PROBLEM DESCRIPTION:
Could you copy exactly the lines from the one containing "Susanne Weidinger" through the last line of the records, leaving out every picture?

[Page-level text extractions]
BEGIN
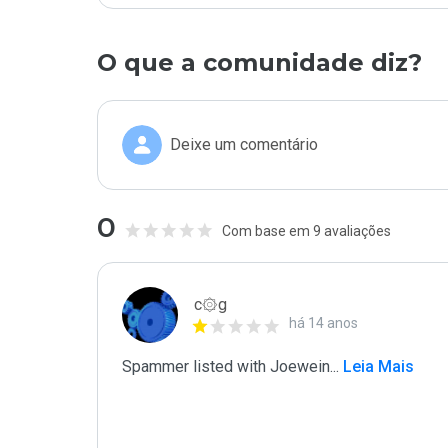
O que a comunidade diz?
Deixe um comentário
0
Com base em 9 avaliações
c۞g
há 14 anos
Spammer listed with Joewein
...
 Leia Mais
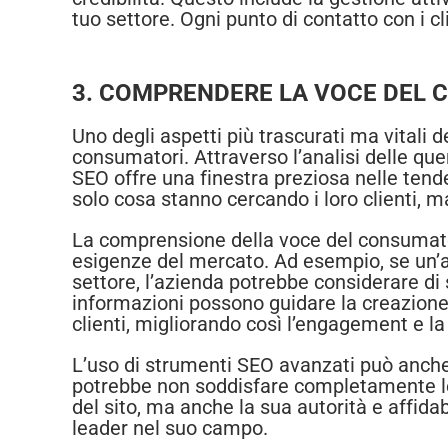
tuo settore. Ogni punto di contatto con i cl
3. COMPRENDERE LA VOCE DEL
Uno degli aspetti più trascurati ma vitali 
consumatori. Attraverso l’analisi delle query 
SEO offre una finestra preziosa nelle tende
solo cosa stanno cercando i loro clienti, ma
La comprensione della voce del consumator
esigenze del mercato. Ad esempio, se un’an
settore, l’azienda potrebbe considerare di 
informazioni possono guidare la creazione
clienti, migliorando così l’engagement e l
L’uso di strumenti SEO avanzati può anche r
potrebbe non soddisfare completamente le e
del sito, ma anche la sua autorità e affida
leader nel suo campo.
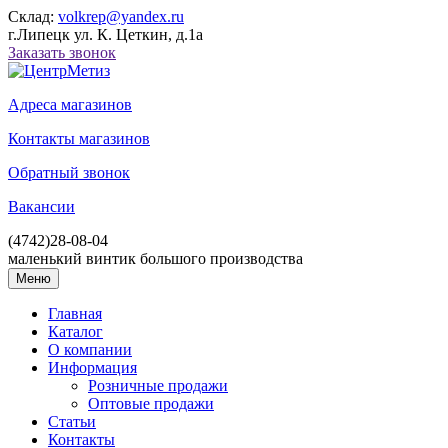
Склад:
volkrep@yandex.ru
г.Липецк ул. К. Цеткин, д.1а
Заказать звонок
Адреса магазинов
Контакты магазинов
Обратный звонок
Вакансии
(4742)
28-08-04
маленький винтик большого производства
Меню
Главная
Каталог
О компании
Информация
Розничные продажи
Оптовые продажи
Статьи
Контакты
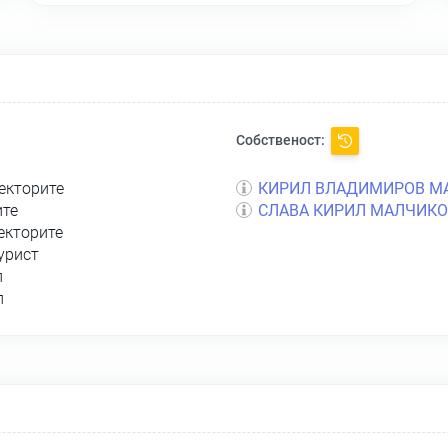
Собственост:
ректорите
КИРИЛ ВЛАДИМИРОВ М
ите
СЛАВА КИРИЛ МАЛЧИКО
екторите
урист
л
л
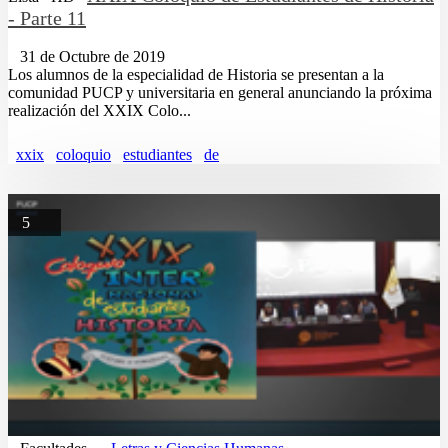
- Parte 11
31 de Octubre de 2019
Los alumnos de la especialidad de Historia se presentan a la
comunidad PUCP y universitaria en general anunciando la próxima
realización del XXIX Colo...
xxix
coloquio
estudiantes
de
5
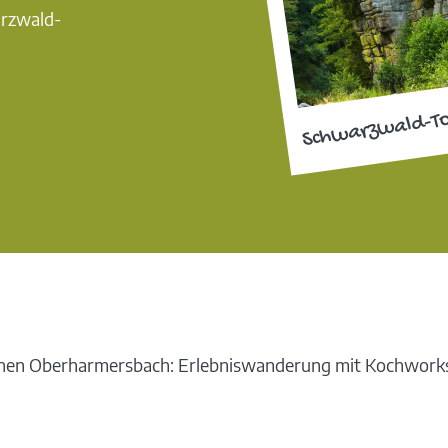
arzwald-
Schwarzwald-T
hen Oberharmersbach: Erlebniswanderung mit Kochwork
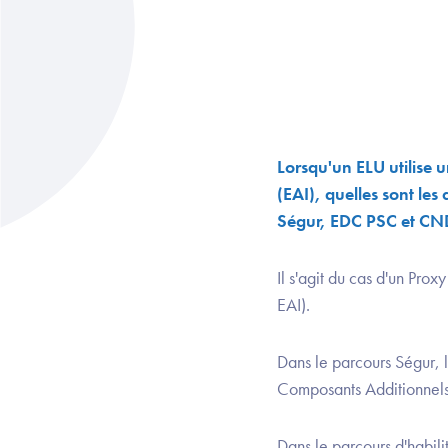
Lorsqu'un ELU utilise
(EAI), quelles sont les
Ségur, EDC PSC et CN
Il s'agit du cas d'un Pr
EAI).​
Dans le parcours Ségur, l'
Composants Additionnel
Dans le parcours d'habili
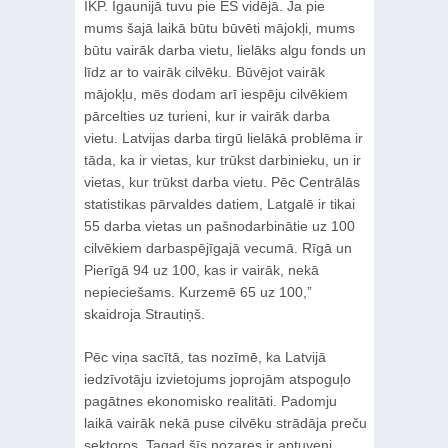
IKP. Igaunijā tuvu pie ES vidējā. Ja pie
mums šajā laikā būtu būvēti mājokļi, mums
būtu vairāk darba vietu, lielāks algu fonds un
līdz ar to vairāk cilvēku. Būvējot vairāk
mājokļu, mēs dodam arī iespēju cilvēkiem
pārcelties uz turieni, kur ir vairāk darba
vietu. Latvijas darba tirgū lielākā problēma ir
tāda, ka ir vietas, kur trūkst darbinieku, un ir
vietas, kur trūkst darba vietu. Pēc Centrālās
statistikas pārvaldes datiem, Latgalē ir tikai
55 darba vietas un pašnodarbinātie uz 100
cilvēkiem darbaspējīgajā vecumā. Rīgā un
Pierīgā 94 uz 100, kas ir vairāk, nekā
nepieciešams. Kurzemē 65 uz 100,”
skaidroja Strautiņš.
Pēc viņa sacītā, tas nozīmē, ka Latvijā
iedzīvotāju izvietojums joprojām atspoguļo
pagātnes ekonomisko realitāti. Padomju
laikā vairāk nekā puse cilvēku strādāja preču
sektoros. Tagad šīs nozares ir aptuveni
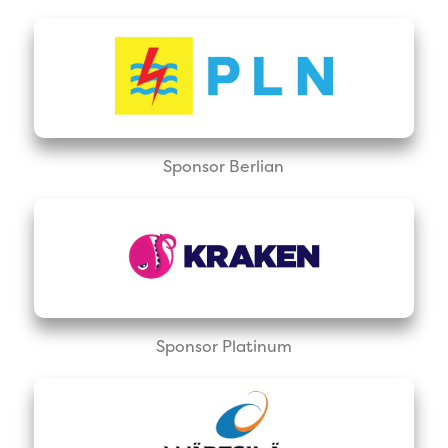
Sponsor Berlian
Sponsor Platinum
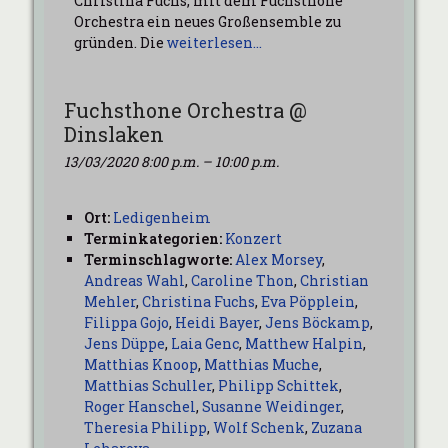
Christina Fuchs, mit dem Fuchsthone
Orchestra ein neues Großensemble zu
gründen. Die
weiterlesen…
Fuchsthone Orchestra @
Dinslaken
13/03/2020 8:00 p.m.
–
10:00 p.m.
Ort:
Ledigenheim
Terminkategorien:
Konzert
Terminschlagworte:
Alex Morsey
,
Andreas Wahl
,
Caroline Thon
,
Christian
Mehler
,
Christina Fuchs
,
Eva Pöpplein
,
Filippa Gojo
,
Heidi Bayer
,
Jens Böckamp
,
Jens Düppe
,
Laia Genc
,
Matthew Halpin
,
Matthias Knoop
,
Matthias Muche
,
Matthias Schuller
,
Philipp Schittek
,
Roger Hanschel
,
Susanne Weidinger
,
Theresia Philipp
,
Wolf Schenk
,
Zuzana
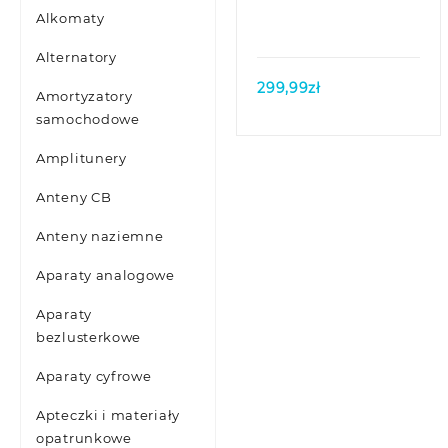
Alkomaty
Alternatory
299,99
zł
Amortyzatory
samochodowe
Amplitunery
Anteny CB
Anteny naziemne
Aparaty analogowe
Aparaty
bezlusterkowe
Aparaty cyfrowe
Apteczki i materiały
opatrunkowe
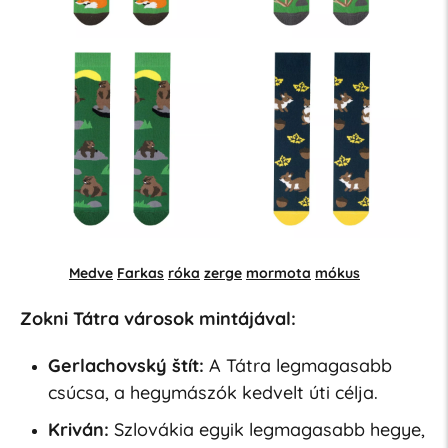
Medve
Farkas
róka
zerge
mormota
mókus
Zokni Tátra városok mintájával:
Gerlachovský štít:
A Tátra legmagasabb
csúcsa, a hegymászók kedvelt úti célja.
Kriván:
Szlovákia egyik legmagasabb hegye,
END
RESULT OF THE TASK:
Susanne Weidinger
,
Theresia Philipp
,
Wolf Schenk
,
Zuzana
Alkomaty
Alternatory
299,99
zł
Amortyzatory
samochodowe
Amplitunery
Anteny CB
Anteny naziemne
Aparaty analogowe
Aparaty
bezlusterkowe
Aparaty cyfrowe
Apteczki i materiały
opatrunkowe
Medve
Farkas
róka
zerge
mormota
mókus
Zokni Tátra városok mintájával:
Gerlachovský štít:
A Tátra legmagasabb
csúcsa, a hegymászók kedvelt úti célja.
Kriván:
Szlovákia egyik legmagasabb hegye,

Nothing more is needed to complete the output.